RTMPose-s — LiteRT (on-device real-time 2D human pose, fully-GPU)

RTMPose (mmpose, CSPNeXt backbone + RTMCC/SimCC head) top-down 2D human pose, converted to LiteRT and running fully on the CompiledModel GPU (ML Drift) on Android. Estimates 17 COCO keypoints for a single centered person — the SOTA real-time pose model, device-verified end-to-end.

On-device (Pixel 8a, Tensor G3 — verified)


nodes on GPU	256 / 256 LITERT_CL (full residency)
inference	~4 ms (256×192)
size	11.1 MB (fp16)
accuracy	device-vs-PyTorch SimCC corr 0.999, keypoints within 0.3 px (max 1 px)

image[1,3,256,192] (ImageNet 0-255 norm) →[GPU: CSPNeXt + RTMCC]→ simcc_x[1,17,384], simcc_y[1,17,512]

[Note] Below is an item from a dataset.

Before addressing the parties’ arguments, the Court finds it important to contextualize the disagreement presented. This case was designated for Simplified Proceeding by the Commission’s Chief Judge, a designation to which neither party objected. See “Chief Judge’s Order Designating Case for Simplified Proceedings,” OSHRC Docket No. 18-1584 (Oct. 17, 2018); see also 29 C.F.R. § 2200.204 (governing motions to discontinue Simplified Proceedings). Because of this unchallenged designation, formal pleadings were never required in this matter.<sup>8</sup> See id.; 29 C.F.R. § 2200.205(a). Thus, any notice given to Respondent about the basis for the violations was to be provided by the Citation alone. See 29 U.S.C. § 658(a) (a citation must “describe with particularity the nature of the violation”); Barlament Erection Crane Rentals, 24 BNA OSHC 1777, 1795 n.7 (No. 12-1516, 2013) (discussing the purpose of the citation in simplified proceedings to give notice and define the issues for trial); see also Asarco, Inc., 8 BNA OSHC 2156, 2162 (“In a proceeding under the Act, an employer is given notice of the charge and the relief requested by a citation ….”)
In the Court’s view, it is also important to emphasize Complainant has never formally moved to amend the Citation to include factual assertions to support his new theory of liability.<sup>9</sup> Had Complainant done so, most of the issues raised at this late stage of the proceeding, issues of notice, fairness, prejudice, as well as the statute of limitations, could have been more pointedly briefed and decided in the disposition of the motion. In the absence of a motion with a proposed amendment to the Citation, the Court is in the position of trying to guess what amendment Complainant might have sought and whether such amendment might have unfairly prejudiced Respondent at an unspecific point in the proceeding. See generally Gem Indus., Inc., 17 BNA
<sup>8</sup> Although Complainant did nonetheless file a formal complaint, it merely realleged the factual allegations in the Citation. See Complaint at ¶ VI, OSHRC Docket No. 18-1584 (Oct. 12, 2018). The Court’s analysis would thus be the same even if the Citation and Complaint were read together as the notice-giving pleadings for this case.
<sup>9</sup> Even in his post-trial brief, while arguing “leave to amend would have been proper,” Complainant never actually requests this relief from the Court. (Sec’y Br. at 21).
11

The SimCC head emits two 1D distributions per keypoint; argmax over the bins (÷ split=2) gives the pixel x/y.

Minimal usage

Android (Kotlin, CompiledModel GPU)

val model = CompiledModel.create(context.assets, "rtmpose_s_fp16.tflite",
    CompiledModel.Options(Accelerator.GPU), null)
val inputs = model.createInputBuffers()
val outputs = model.createOutputBuffers()
inputs[0].writeFloat(chw)              // [1,3,256,192] mmpose mean/std (0-255 RGB), NCHW
model.run(inputs, outputs)
val simccX = outputs[0].readFloat()    // [1,17,384]
val simccY = outputs[1].readFloat()    // [1,17,512]; keypoint = argmax / 2

Python (desktop verification)

MEAN = np.array([123.675, 116.28, 103.53], np.float32)
STD  = np.array([58.395, 57.12, 57.375], np.float32)
import numpy as np
from PIL import Image
from ai_edge_litert.interpreter import Interpreter

img = Image.open("person.jpg").convert("RGB").resize((192, 256))  # centered subject crop
x = ((np.asarray(img, np.float32) - MEAN) / STD).transpose(2, 0, 1)[None]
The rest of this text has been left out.